Escher Rolf · Ständerat · Wallis · Christlichdemokratische Fraktion · 2005-03-03

Wortprotokoll

Bei Artikel 65 haben wir zu Absatz 3 einen Mehrheits- und einen Minderheitsantrag. Letzterer ist wörtlich gleich wie bei den Artikeln 68, 69 und 71. Ich empfehle, diese Frage für den vorliegenden und die drei genannten Artikel hier zu entscheiden. Die Kommission hat Mehr- und Minderheit nur mit dem Stichentscheid des Präsidenten festgelegt. Es geht um die gekoppelten Dienste; die Definition finden Sie in Artikel 2 Buchstabe i. Beispiel: Ein Fernsehprogramm kann mit Teletext oder mit Untertitelungen gekoppelt sein. Programm und Dienst sollten verbreitet werden.

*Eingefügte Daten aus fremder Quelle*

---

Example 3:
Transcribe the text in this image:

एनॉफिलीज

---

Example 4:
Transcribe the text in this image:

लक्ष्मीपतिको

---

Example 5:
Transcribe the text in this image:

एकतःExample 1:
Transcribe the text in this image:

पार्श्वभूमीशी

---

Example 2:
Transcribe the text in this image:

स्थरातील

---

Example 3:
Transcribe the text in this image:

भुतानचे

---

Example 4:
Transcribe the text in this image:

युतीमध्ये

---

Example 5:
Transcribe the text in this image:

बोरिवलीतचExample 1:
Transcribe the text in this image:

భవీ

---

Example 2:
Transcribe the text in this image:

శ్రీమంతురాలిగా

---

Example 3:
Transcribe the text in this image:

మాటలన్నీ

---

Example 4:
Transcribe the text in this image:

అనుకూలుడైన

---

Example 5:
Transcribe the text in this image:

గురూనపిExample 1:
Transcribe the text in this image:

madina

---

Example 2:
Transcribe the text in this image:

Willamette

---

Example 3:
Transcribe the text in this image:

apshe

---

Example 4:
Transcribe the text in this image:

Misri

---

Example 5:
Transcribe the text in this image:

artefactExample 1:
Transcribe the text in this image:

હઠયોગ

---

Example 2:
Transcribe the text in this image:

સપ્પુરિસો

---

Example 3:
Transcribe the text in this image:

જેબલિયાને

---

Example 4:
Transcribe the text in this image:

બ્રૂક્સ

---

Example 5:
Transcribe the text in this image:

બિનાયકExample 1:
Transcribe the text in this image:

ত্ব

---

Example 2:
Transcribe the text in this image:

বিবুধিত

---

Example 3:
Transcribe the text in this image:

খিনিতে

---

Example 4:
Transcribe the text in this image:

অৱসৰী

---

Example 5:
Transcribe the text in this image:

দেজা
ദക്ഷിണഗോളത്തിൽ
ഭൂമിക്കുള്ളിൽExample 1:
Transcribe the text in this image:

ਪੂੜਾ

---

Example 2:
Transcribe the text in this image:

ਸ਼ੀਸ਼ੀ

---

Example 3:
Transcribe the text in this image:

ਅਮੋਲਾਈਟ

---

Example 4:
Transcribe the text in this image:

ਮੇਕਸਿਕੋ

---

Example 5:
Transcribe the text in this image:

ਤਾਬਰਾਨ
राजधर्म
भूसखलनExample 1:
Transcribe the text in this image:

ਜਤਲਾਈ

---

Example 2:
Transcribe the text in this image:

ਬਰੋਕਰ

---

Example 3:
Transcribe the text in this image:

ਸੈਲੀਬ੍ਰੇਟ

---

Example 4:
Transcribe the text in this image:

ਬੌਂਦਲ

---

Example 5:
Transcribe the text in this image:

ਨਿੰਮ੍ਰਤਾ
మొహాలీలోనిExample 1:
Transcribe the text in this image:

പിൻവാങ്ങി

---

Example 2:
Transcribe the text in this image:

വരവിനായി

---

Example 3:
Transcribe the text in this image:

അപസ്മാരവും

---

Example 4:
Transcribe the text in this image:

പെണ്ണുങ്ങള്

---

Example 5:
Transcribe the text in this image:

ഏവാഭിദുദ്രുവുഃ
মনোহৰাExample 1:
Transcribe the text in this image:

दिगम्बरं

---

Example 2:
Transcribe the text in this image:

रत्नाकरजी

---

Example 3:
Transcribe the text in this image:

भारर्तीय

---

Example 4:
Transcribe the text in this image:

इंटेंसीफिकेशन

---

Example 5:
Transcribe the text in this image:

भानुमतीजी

Die Minderheit will die Rechtsvermutung für die Verbreitungspflicht und dem Bundesrat die Kompetenz geben, dass diese Dienste nicht verbreitet werden müssen. Die Mehrheit will es umgekehrt, also die Rechtsvermutung, dass keine Verbreitungspflicht besteht, und die bundesrätliche Kompetenz, die Verbreitungspflicht auf solche Dienste [PAGE 93] auszudehnen. Der Unterschied ist nicht matchentscheidend. Der Bundesrat erlässt bei beiden Varianten entsprechende Verordnungen. Die technische Entwicklung in diesem Bereich ist aber nicht abzusehen; er ist enorm entwicklungsfähig. Die Mehrheit ist der Ansicht, dass mit ihrer Variante besser auf unliebsame Entwicklungen Einfluss genommen werden kann.